The relevant tests are found in test/rank.ts.

isRank(maybeRank: string): maybeRank is Rank is a type predicate that can be used to narrow a string to a Rank; assertIsRank(maybeRank: string): asserts maybeRank is Rank is the equivalent type assertion function.

However the typical starting point is mid() which returns a 0|hzzzzzzzzz: Rank. increment(rank) is used to generate a new Rank value greater than rank (e.g. for a new item appended to a list after rank); decrement(rank) is used to generate a new Rank value less than rank (e.g. for an item placed in front of the top rank). between(before, after) generates a new Rank value that is greater than before but less than after (e.g. for an item added between two existing items).

For the sake of discussion assume that 0| on a Rank is just a static prefix until Bucket is finally discussed near the end (i.e. it's only relevant under very specific circumstances).

Core

The core is a 10 digit base 36 string between 0000000000 and zzzzzzzzzz (inclusive, kind of) representing 0 to 3_656_158_440_062_975 (which is less than Number.MAX_SAFE_INTEGER so all the relevant integers can be represented without loss by the double-precision 64-bit binary IEEE 754 format used by JavaScript numbers.

The string can be natively converted to a number with parseInt(rank.slice(CORE_INDEX, CORE_END), 36) while the core value is easily converted back to a string with core.toString(36).padStart(10, '0').

Generating a new core value between two non-adjacent existing core values should require relatively little processing aside from the string-to-number and number-to-string conversions.

The core is the primary, required component of any rank for representing it's order position.

Functions like increment and decrement have an optional gap argument which specifies how many positions to "skip" when generating the next value; positions to be occupied by later item insertions (with new ranks generated with between).
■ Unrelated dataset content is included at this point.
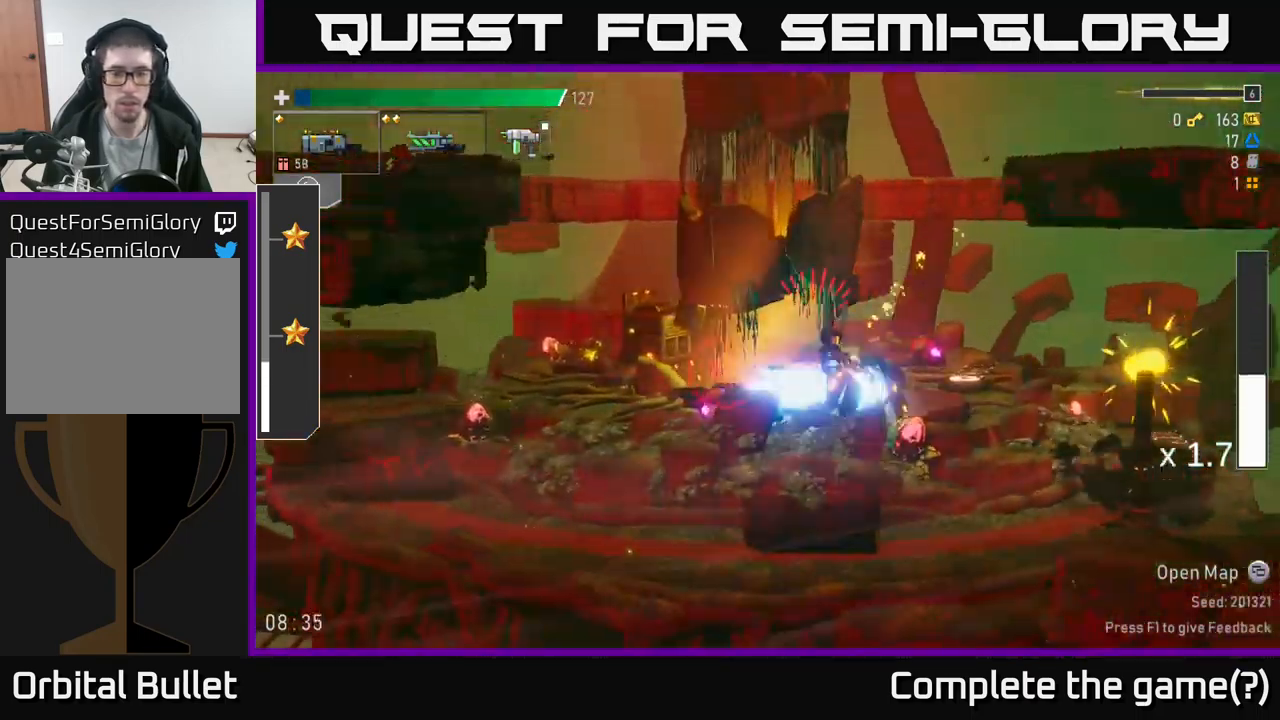
{"buttons": [], "left_stick": "left", "right_stick": "center", "events": [[16, "left_stick", "center"], [83, "R2", "up"], [116, "A", "down"], [166, "left_stick", "left"], [216, "X", "down"], [283, "A", "up"], [316, "X", "up"]]}
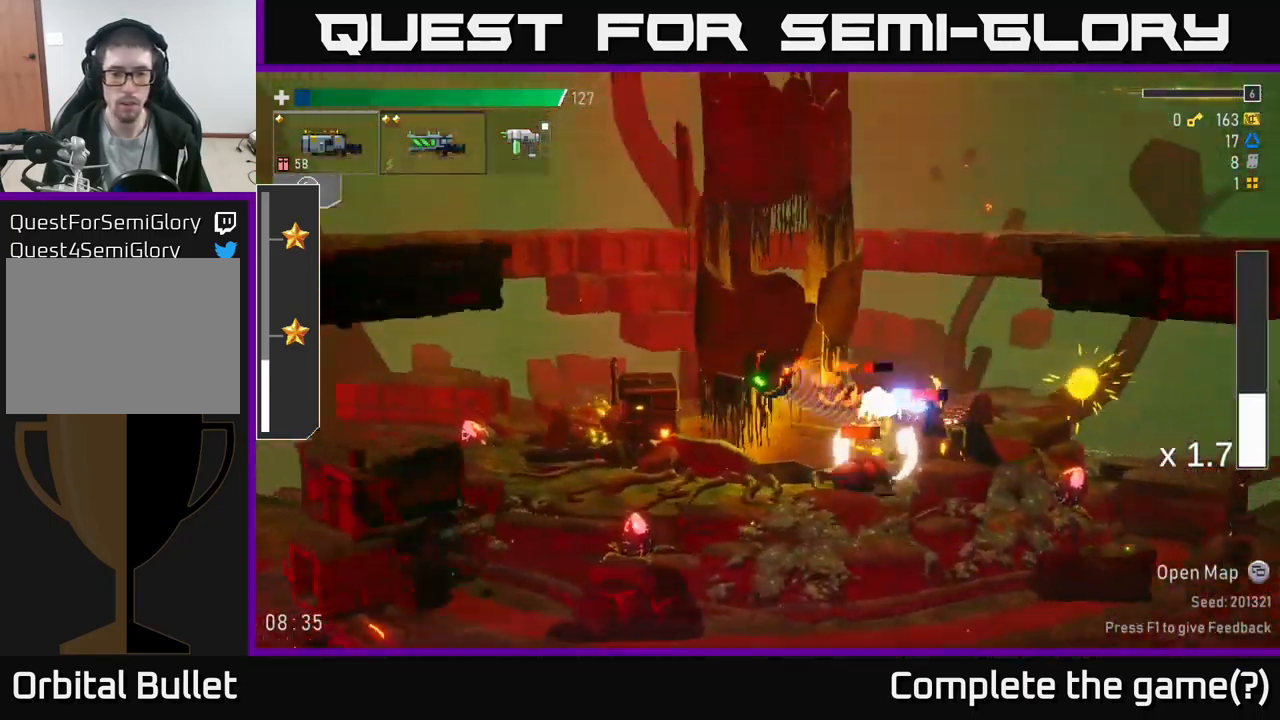
{"buttons": [], "left_stick": "right", "right_stick": "center", "events": [[116, "left_stick", "up-left"], [433, "left_stick", "right"]]}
The gap defaults to 8.

The first item in a new list is typically assigned a rank with mid() which will return 0|hzzzzzzzzz:.

  1. 0|hzzzzzzzzz:

increment('0|hzzzzzzzzz:') is used to generate a rank for an appended item.

  1. 0|hzzzzzzzzz:
  2. 0|i000000007:

When prepending a new item decrement('0|hzzzzzzzzz:') is used to generate the appropriate rank.

  1. 0|hzzzzzzzzr:
  2. 0|hzzzzzzzzz:
  3. 0|i000000007:

To insert another item between 2 and 3 between('0|hzzzzzzzzz:','0|i000000007:') generates the needed rank.

  1. 0|hzzzzzzzzr:
  2. 0|hzzzzzzzzz:
  3. 0|i000000003:
  4. 0|i000000007:

Eventually the situation will arise where a rank between two adjacent core values is needed, e.g. between('0|i000000002:','0|i000000003:'):

  1. 0|i000000002:
  2. 0|i000000002:i
  3. 0|i000000003:
  4. 0|i000000007:

Suffix

Not all rank values need a suffix and ideally most if not all ranks on a list benefit from not having a suffix.

However a suffix is added once a rank needs to go between two existing ranks with adjacent core values. Suffixes make it possible to keep generating new ranks by letting their length grow, to accomodate the trailing characters needed to "preempt" an after rank value while still falling after the before rank value.

Generating new ranks between ranks-with-suffix will be slower (and require ever growing strings). To eliminate suffixes, a list should be resequenced as soon as it goes dormant (nobody is manipulating or viewing it) so that all the rank values will be purely based on core values, adequately gapped to allow for future insertions of items.

Suffixes allow rank values to temporarily "go into debt" so that they can continue to serve their intended purpose until such time in the future when the entire list can be resequenced with "clean and gapped" rank values.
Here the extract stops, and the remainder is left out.